Nous avons aussi travaillé sur la durée. Pour avoir un acte de naissance sans frais, les parents ont maintenant trois mois, à partir de la naissance, pour déclarer leur enfant. Au-delà de ces 90 jours, c’est un jugement supplétif et cela devient beaucoup plus compliqué. Donc, nous faisons la sensibilisation, parce que le système fonctionne, mais parfois les parents ne sont pas au courant. Pour cela, nous travaillons avec le Ministère des affaires sociales et le Ministère de l’administration du territoire et de la décentralisation.

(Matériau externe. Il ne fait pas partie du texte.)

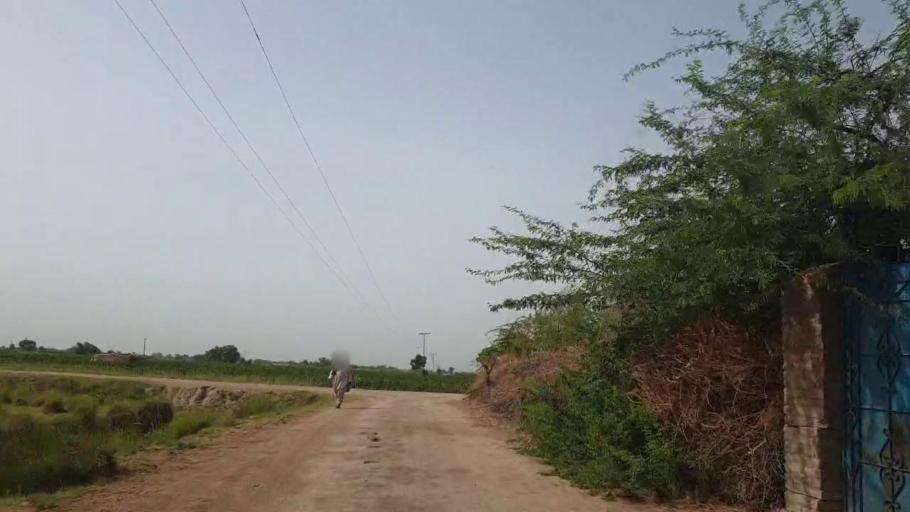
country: PK
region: Sindh
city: Nawabshah
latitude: 26.1097
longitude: 68.4438
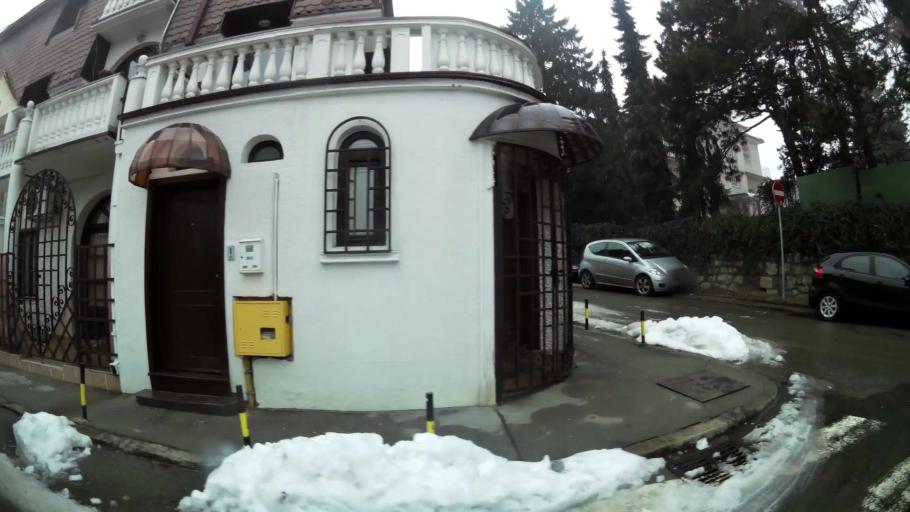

Le deuxième défi concerne les mariages des enfants. Au Cameroun, l’âge légal de mariage pour la fille, c’est 15 ans et pour le garçon 18 ans. Le Cameroun est membre de l’Union africaine qui dit que l’âge légal pour tous les pays devrait être 18 ans, que ce soit pour un garçon que pour une fille. Mais, nous n’en sommes pas encore là et nous travaillons avec le Ministère de la justice et le Ministère de la promotion de la famille et de la femme pour qu’on puisse vraiment aller de l’avant, parce que, quand une fille est mariée à 15 ans, elle n’est pas prête. C’est encore une enfant qui va avoir des enfants, avec tous les problèmes, tout le corollaire que l’on sait: elle va quitter l’école, elle va avoir des grossesses précoces. Il y a beaucoup de mortalité liée aux grossesses des adolescentes ainsi que les problèmes de santé à terme et on dénie à cette jeune fille la possibilité de contribuer au développement. J’étais dans un département qu’on appelle Logone et Chari, nous avons travaillé avec les autorités traditionnelles, administratives et religieuses sur cette thématique où on dit que la jeune fille ne doit pas voir ses premières règles dans la maison de son père. Si elle a ses règles à 9 ans ou à 10 ans, on l’emmène chez un mari, elle est mariée dès sa conception. Vous voyez qu’il y a des lourdeurs dans les normes sociales sur lesquelles il faut beaucoup travailler.
Nous travaillons aussi sur la problématique de la violence, car il y a un grand phénomène de violences faites aux femmes. Dans la région du centre ou du Sud, 60% de femmes sont victimes de violence qu’elle soit verbale, physique, sexuelle, etc. Il y a beaucoup de non-dits autour de cette violence. Mais, il faut qu’on puisse lutter contre cette violence, parce qu’elle crée beaucoup de traumatismes, surtout quand cela touche l’enfance. Il y a beaucoup d’enfants qui finissent par quitter le foyer et se retrouver dans la rue, à cause de tout cela, à cause des foyers polygames et autres où l’enfant ne trouve pas l’environnement favorable pour s’épanouir.
En termes de services sociaux de base, c’est surtout ce qui concerne la qualité des services. Au niveau de la santé, on voit que même à Yaoundé, la capitale, il y a des enfants qui n’ont jamais été vaccinés, qui ont zéro dose dans certains quartiers.
Dans l’éducation, il y a des enfants qui font l’école primaire jusqu’en classe de Cm2, , mais qui n’ont pas acquis les fondamentaux de lecture ou de calcul. Le problème du V.i.h-sida est aussi un problème important, parce qu’il touche deux fois plus de femmes que d’hommes et au fur et à mesure qu’on avance dans le groupe d’âge, l’écart se creuse. L’entrée dans la vie sexuelle pour les jeunes filles se fait souvent avec des hommes qui sont d’une autre génération. Le Cameroun est l’un des pays où l’écart entre les conjoints est le plus grand dans la région. On voit des jeunes filles avec des hommes de 20 ans, 30 ans plus âgés qu’elles et il y a un risque élevé de contamination du V.i.h.